Saturday, December 27, 2014

Post-Christmas Magic

Oh, the holidays.  Happy, happy!  Joy, joy!  Merry, merry!  It's the most wonderful time of the year!  Children especially just have that special little way of making you believe in the magic all over again.  Because with every cell in their tiny little bodies, they believe...  So much bliss, so many traditions, so many presents.

And then, in the middle of it all at our home, that one little word came------>

hate (hāt) verb:   
feel intense or passionate dislike for (someone)

It threatened to ruin the holidays.  

"I HATE you!" she screamed.

Yep.  It was uttered at the beginning of what I envisioned would be the start of a brilliant holiday break.  My fantasy went something like this:  visions of sugar-plum fairies dancing all around me and my itty-bittys with constant smiles and happy, easy children.  Children dressed in their cute Christmas outfits, in the best of moods every moment.  Because after-all, SANTA is coming!

Life is just messy, though, isn't it?  Fantasyland is no reality when there are two little lives running around trying to learn how to be.  Perfection is a lark when there's a 6-year old girl and 8-year old boy figuring out what it all means.

It had been a lovely night.  Cozied in by the fire.  And then the venom came...

It always happens like that with children.  The highs and lows are so vast, so quick to change.  Happy and carefree one minute, the depths of despair and hatred the next. 

This was NOT supposed to be part of the holiday break.  I'm not supposed to hear words like "hate" this time of year.  Reality was, exhaustion had set in, and there was just nothing more she could take.  (I'd be exhausted, too, if I were a child in this day and age.  Screen time, elves-on-shelves, school parties, and way too much sugar.)

Calm existed for all of two seconds.

Then, his turn.

"I want a new family." 

What?  Words that cut deep.  No excuse for such talk, but if I'm being real and not living in fantasyland, I do recall running away from home myself a few times, annoyed with my family and all their 'stuff'.  That moment hearing it from your own child, though...  you think you've failed as a mother.  

I wanted to lay down and cry.  And I think I did for a few minutes.  But while I was lamenting their meltdowns by having my own, they managed to quickly turn it all around.

They were whispering how excited they were for momma to open the gifts they made, couldn't wait to see my face.

How can it just flip -so quickly-?


be·lieve/bəˈlēv/ 
verb

accept (something) as true; feel sure of the truth of.


I'm convinced it's because they believe.  They believe in the magic, in the goodness and innocence of life.  They don't get stuck, and they believe at the end of the day that all is well in their little worlds.  They haven't yet seen the horror life can and will bring.  

It's beautiful to watch.  And it's a gift and privilege I'm grateful for each day.  Maybe, just maybe, by watching them, I, too, will believe again.  

Until then, this----->

“I am your mother, the first mile of your road.
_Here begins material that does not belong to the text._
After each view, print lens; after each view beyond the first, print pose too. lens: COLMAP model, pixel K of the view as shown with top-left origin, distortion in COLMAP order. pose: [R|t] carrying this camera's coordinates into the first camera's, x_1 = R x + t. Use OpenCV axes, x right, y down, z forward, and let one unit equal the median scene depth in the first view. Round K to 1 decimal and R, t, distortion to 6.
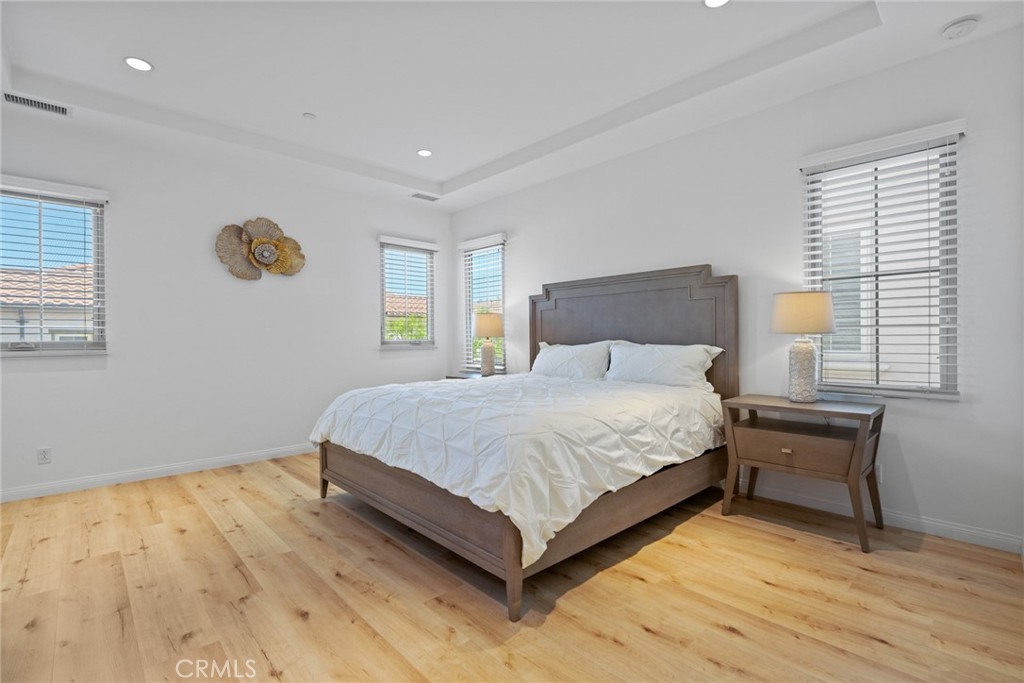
lens RADIAL K [[460.4, 0, 514.4], [0, 460.4, 341.5], [0, 0, 1]] dist [-0.015607, 0.000040]
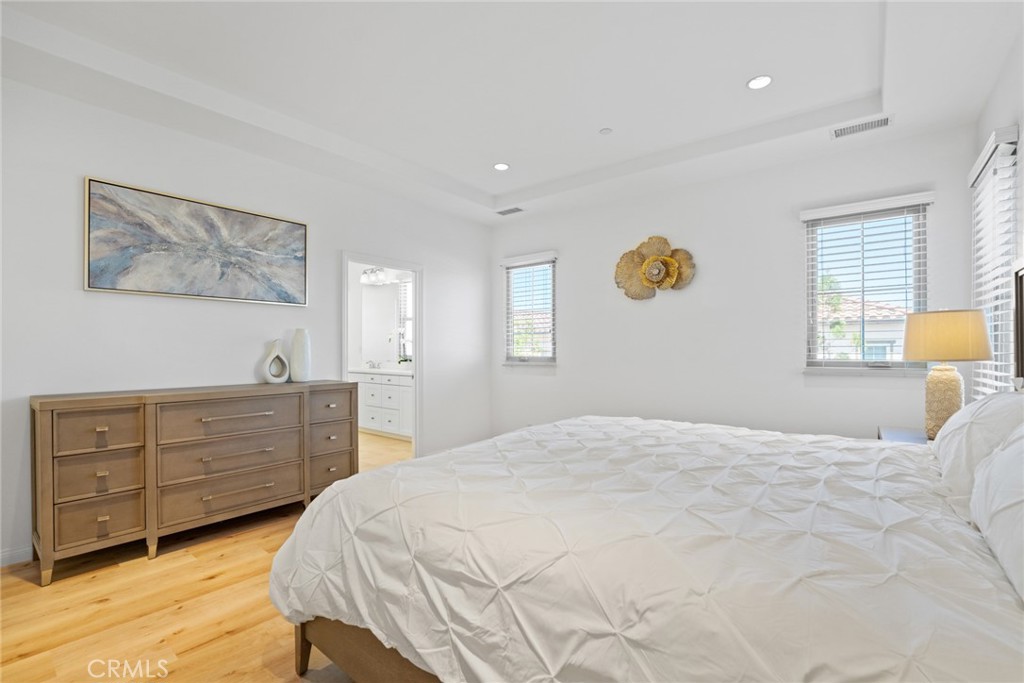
lens RADIAL K [[460.4, 0, 513.7], [0, 460.4, 349.1], [0, 0, 1]] dist [-0.015607, 0.000040]
pose [[0.126831, 0.007666, -0.991895, 0.428768], [-0.003722, 0.999967, 0.007252, -0.028080], [0.991917, 0.002772, 0.126856, 0.575753]]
Me and all my obvious and hidden limitations. That means that in addition to possibly wrecking you, I have the chance to give to you what was given to me: a decent childhood, more good memories than bad, some values, a sense of tribe, a run at happiness. You can't imagine how seriously I take that - even as I fail you. Mothering you is the first thing of consequence that I have ever done.”